Kåre Rønnes

Personal information
- Full name: Kåre Rønnes
- Date of birth: 13 January 1938 (age 88)
- Place of birth: Trondheim, Norway
- Position(s): Defender; midfielder;

Youth career
- Rosenborg

Senior career*
- Years: Team / Apps / (Gls)
- 1956–1974: Rosenborg / 275 / (30)

International career
- 1960: Norway U-21 / 1 / (1)
- 1961: Norway B / 1 / (0)

Managerial career
- 1975: Rosenborg
- 1976–1977: Strindheim

= Kåre Rønnes =

Norwegian footballer and manager (born 1938)

Kåre Rønnes (born 13 January 1938) is a Norwegian former football player and coach. He played all his career in Rosenborg BK, Trondheim.

==Biography==
Kåre Rønnes played for his hometown team Rosenborg 19 consecutive seasons (1956 to 1974), a record shared with Ola By Rise. Roar Strand has played 19 successive seasons for the club. Rønnes played in all positions on the field, including goalkeeper, but mostly midfielder in the first part of his career, and defender in the later part. As young as 22 he became captain of the team.

No accurate statistics exist on the number of matches Rønnes played, but it is estimated to 700. Totally in the seasons 1961–1962 and 1967–1974 while Rosenborg played in the Norwegian top division, Rønnes played 178 matches and scored 17 goals.

Rønnes was capped once for Norway U-21 national team.

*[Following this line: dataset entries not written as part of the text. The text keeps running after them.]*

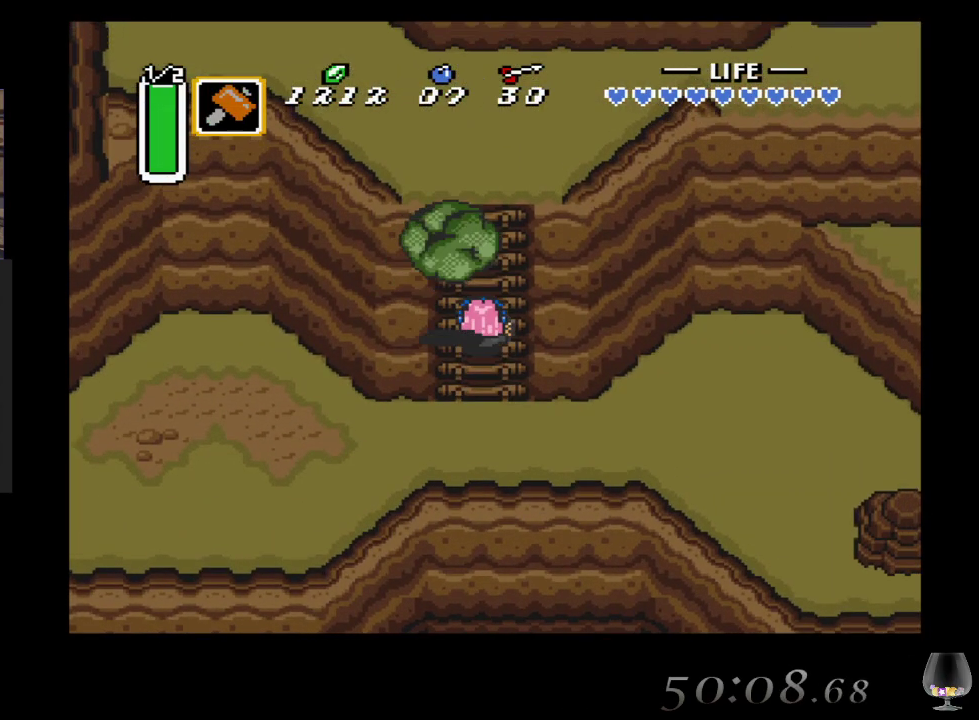
{"buttons": [], "left_stick": "up", "events": []}
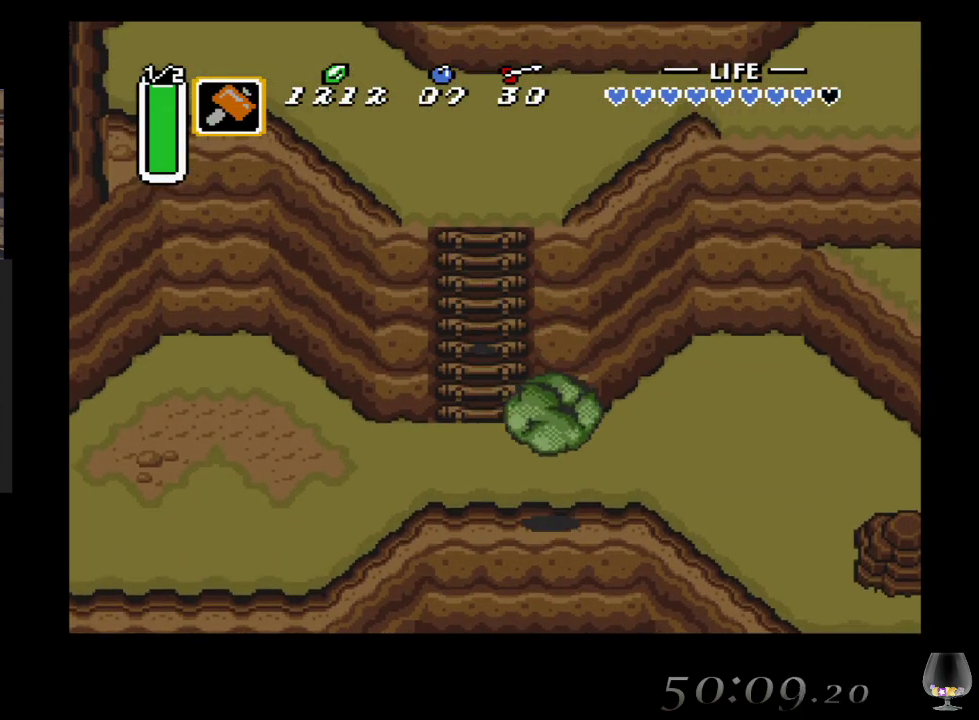
{"buttons": [], "left_stick": "up", "events": []}
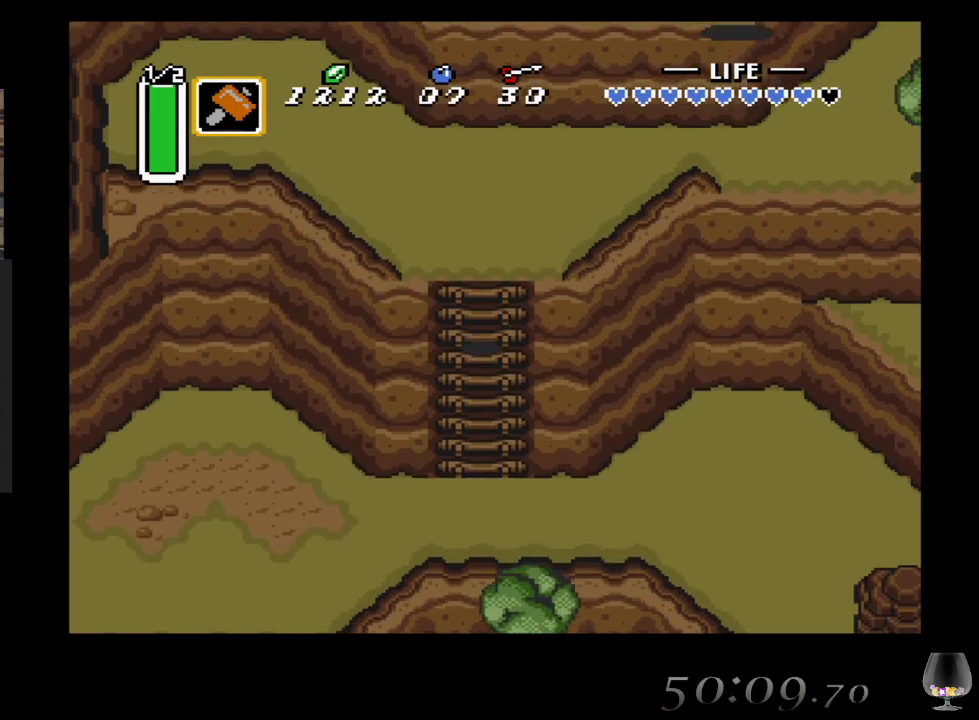
{"buttons": [], "left_stick": "up", "events": []}
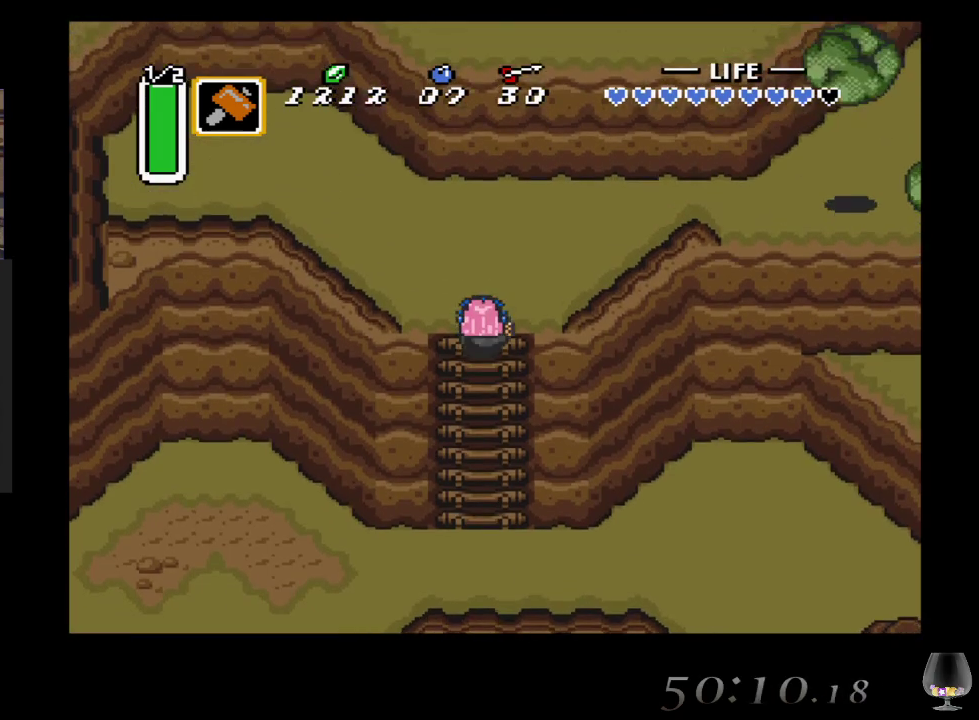
{"buttons": [], "left_stick": "up-right", "events": [[300, "left_stick", "up-right"]]}
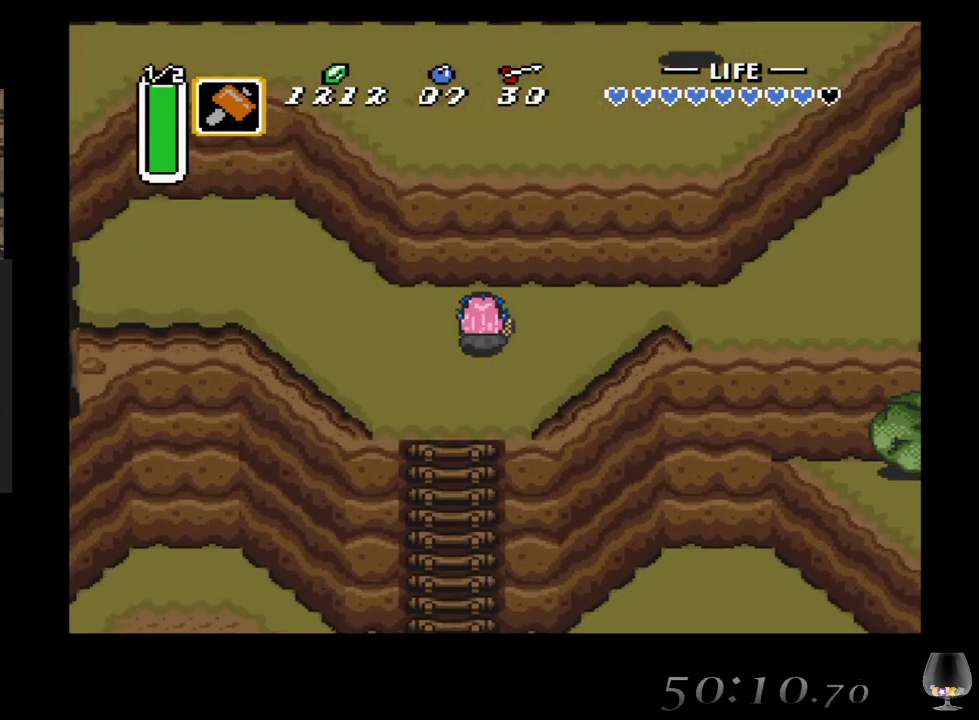
{"buttons": [], "left_stick": "up-right", "events": []}
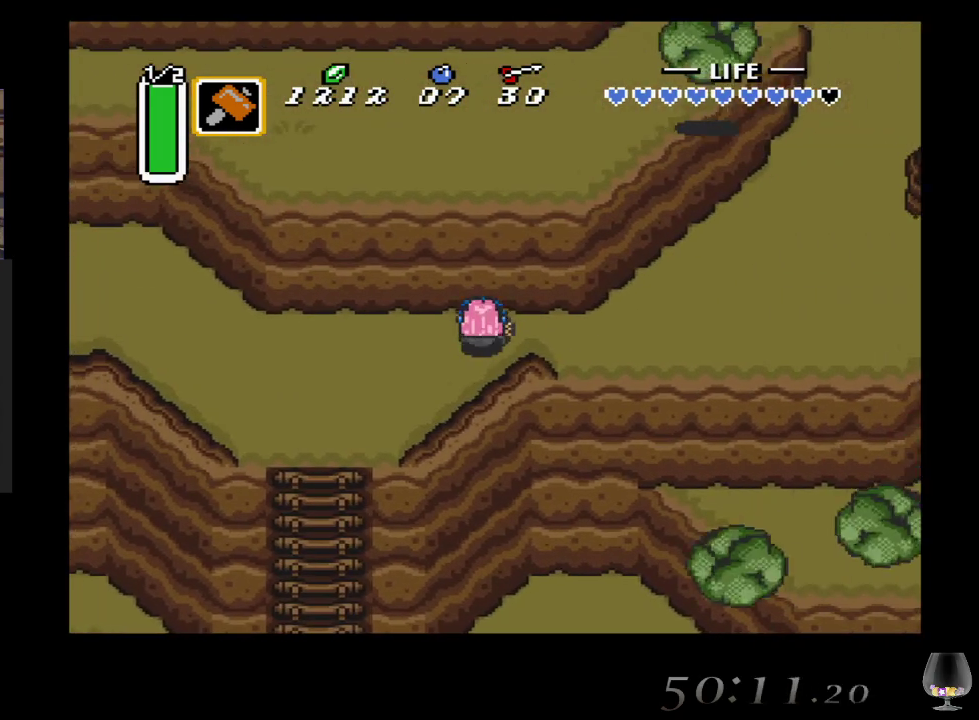
{"buttons": [], "left_stick": "up-right", "events": []}
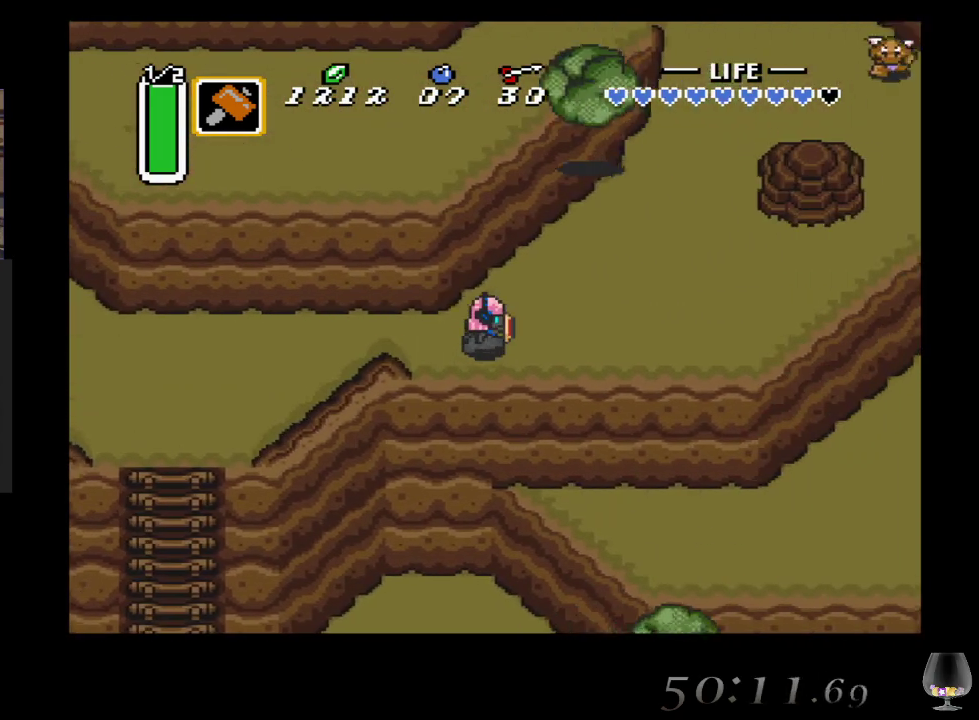
{"buttons": [], "left_stick": "up-right", "events": []}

Rønnes was manager of Rosenborg BK in the 1975 season, coaching the team to fourth position, equal in points with runner-up Brann and Start in the third position. Rønnes continued his managerial career in Strindheim IL in the 1976 and 1977 seasons, coaching Strindheim from the third to the second level in Norwegian football.

==Honours==

===Club===
- Rosenborg BK
- Norwegian Premier League Champion: 1967, 1969, 1971,
- Norwegian Premier League Runner up: 1968, 1970, 1973
- Norwegian Cup Win: 1960, 1964, 1971
- Norwegian Cup Runner up: 1967, 1972, 1973

===Individual===
Rønnes is appointed honorary member of Rosenborg BK.